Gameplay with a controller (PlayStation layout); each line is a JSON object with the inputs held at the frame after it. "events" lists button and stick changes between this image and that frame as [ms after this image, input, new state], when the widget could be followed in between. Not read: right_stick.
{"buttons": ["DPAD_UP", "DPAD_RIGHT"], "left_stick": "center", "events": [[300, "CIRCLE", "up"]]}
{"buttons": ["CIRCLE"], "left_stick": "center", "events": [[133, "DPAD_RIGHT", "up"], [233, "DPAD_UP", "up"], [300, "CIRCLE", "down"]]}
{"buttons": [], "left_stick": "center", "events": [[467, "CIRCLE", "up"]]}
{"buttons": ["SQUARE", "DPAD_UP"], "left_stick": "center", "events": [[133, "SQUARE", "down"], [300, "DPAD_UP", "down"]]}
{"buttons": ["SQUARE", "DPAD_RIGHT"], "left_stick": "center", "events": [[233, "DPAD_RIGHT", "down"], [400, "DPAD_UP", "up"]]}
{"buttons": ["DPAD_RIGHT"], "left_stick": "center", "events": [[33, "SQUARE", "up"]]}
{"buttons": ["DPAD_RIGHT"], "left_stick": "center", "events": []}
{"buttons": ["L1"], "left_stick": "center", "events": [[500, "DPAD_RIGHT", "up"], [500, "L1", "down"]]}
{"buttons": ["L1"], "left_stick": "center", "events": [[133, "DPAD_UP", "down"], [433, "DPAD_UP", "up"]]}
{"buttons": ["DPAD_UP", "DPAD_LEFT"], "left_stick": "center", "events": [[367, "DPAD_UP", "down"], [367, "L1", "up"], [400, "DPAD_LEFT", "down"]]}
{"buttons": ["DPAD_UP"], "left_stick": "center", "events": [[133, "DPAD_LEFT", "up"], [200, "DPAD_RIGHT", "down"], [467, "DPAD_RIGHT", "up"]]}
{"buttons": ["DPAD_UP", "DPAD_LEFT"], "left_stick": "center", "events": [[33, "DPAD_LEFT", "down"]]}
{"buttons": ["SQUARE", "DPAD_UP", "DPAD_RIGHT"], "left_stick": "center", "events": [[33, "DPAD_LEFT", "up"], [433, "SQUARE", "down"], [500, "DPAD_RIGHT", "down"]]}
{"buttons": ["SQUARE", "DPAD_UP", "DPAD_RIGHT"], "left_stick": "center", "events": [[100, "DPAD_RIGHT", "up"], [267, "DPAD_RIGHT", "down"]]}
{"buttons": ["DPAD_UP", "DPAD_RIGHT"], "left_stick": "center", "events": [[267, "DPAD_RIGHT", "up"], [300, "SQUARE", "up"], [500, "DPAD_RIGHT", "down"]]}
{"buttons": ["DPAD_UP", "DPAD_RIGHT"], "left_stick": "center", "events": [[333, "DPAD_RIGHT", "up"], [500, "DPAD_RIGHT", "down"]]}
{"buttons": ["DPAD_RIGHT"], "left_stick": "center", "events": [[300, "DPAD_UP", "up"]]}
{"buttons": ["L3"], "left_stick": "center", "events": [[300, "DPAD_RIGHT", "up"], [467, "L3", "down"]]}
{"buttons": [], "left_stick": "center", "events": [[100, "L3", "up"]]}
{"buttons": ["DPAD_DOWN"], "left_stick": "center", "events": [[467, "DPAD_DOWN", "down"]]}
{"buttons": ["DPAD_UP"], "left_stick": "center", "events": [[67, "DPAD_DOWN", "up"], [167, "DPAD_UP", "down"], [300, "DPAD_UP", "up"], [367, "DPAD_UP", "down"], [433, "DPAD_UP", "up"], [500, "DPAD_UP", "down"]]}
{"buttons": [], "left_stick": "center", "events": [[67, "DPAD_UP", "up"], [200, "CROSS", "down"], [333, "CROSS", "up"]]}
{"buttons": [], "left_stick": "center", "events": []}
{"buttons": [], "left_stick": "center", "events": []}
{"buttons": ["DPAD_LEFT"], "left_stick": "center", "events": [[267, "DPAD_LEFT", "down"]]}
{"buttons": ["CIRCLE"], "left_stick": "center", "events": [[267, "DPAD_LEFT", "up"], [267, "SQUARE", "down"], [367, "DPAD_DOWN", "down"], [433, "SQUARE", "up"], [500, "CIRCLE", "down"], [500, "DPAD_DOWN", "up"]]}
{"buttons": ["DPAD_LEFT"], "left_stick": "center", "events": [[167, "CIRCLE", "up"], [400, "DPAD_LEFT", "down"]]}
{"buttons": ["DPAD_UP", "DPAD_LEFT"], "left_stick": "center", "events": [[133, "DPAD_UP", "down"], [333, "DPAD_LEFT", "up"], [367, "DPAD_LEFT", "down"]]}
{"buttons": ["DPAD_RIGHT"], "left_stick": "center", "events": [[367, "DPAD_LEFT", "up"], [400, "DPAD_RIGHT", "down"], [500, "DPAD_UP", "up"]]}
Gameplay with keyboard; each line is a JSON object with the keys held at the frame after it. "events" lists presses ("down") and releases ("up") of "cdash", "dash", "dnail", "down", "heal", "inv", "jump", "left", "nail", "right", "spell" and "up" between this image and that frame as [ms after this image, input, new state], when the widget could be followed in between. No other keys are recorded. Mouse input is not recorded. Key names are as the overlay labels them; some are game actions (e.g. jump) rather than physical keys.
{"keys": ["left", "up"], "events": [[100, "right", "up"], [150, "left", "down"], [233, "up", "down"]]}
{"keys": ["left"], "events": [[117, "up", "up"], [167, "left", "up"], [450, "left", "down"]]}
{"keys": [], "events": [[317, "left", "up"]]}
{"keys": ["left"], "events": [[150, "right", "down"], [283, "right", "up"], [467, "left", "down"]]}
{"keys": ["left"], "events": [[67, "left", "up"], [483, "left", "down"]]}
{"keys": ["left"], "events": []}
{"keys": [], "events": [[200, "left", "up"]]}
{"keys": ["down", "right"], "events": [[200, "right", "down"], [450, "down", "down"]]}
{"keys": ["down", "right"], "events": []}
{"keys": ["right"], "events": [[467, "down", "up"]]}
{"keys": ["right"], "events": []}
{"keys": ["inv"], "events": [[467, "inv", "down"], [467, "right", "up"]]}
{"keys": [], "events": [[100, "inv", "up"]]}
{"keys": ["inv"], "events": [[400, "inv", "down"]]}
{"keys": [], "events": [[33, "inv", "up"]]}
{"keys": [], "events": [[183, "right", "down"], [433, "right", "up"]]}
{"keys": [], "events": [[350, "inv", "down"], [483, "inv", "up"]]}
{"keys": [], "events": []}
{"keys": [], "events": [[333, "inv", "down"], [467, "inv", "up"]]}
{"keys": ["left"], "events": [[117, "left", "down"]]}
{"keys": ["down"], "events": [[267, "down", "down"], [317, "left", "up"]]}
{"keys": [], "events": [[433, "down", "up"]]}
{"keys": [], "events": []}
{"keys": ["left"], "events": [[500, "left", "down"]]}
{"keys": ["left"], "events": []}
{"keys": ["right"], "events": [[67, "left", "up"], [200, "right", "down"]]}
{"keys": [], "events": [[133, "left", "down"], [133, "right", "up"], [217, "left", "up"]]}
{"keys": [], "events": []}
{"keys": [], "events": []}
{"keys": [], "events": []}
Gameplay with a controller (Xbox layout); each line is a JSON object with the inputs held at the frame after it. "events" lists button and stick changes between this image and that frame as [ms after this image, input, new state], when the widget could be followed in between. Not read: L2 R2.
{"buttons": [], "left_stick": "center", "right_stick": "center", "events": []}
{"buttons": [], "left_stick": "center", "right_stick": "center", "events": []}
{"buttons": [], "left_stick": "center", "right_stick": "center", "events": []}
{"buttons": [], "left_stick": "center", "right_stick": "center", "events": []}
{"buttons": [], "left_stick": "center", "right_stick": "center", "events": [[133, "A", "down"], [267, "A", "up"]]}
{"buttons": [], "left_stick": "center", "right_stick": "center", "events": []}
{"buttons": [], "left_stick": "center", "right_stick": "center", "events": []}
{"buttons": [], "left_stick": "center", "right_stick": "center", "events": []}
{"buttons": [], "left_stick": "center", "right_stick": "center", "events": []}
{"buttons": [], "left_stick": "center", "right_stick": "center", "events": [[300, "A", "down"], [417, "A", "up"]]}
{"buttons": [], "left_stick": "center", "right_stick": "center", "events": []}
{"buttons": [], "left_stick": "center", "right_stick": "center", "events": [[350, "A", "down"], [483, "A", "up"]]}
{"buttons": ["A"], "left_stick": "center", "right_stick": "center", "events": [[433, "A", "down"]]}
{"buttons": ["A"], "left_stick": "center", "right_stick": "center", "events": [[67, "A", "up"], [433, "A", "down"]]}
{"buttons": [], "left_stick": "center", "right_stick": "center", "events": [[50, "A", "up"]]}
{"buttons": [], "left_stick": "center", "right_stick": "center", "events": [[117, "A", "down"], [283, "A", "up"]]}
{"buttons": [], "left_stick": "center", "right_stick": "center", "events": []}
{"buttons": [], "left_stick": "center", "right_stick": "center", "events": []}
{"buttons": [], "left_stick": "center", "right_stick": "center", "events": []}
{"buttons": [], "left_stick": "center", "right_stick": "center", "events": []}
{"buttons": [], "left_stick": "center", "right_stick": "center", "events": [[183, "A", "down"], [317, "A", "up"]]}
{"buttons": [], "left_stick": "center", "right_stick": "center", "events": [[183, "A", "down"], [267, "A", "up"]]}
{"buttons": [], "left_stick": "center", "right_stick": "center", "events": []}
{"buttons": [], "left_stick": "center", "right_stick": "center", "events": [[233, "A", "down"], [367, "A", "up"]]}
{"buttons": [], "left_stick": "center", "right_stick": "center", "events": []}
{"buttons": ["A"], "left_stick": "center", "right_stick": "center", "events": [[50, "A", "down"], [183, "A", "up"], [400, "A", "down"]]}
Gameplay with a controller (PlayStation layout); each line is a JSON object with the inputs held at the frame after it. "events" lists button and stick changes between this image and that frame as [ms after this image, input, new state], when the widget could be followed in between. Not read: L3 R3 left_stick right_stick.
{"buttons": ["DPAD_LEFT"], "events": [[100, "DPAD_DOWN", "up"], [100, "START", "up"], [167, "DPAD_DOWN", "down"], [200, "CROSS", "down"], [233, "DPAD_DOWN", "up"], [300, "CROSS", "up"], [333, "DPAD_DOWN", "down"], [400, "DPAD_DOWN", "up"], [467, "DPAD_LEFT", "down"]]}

-*-*-

What is being asked => Copy every line that contains "CROSS" from the listing above.

Response to this task =>
{"buttons": [], "left_stick": "center", "events": [[67, "DPAD_UP", "up"], [200, "CROSS", "down"], [333, "CROSS", "up"]]}
{"buttons": ["DPAD_LEFT"], "events": [[100, "DPAD_DOWN", "up"], [100, "START", "up"], [167, "DPAD_DOWN", "down"], [200, "CROSS", "down"], [233, "DPAD_DOWN", "up"], [300, "CROSS", "up"], [333, "DPAD_DOWN", "down"], [400, "DPAD_DOWN", "up"], [467, "DPAD_LEFT", "down"]]}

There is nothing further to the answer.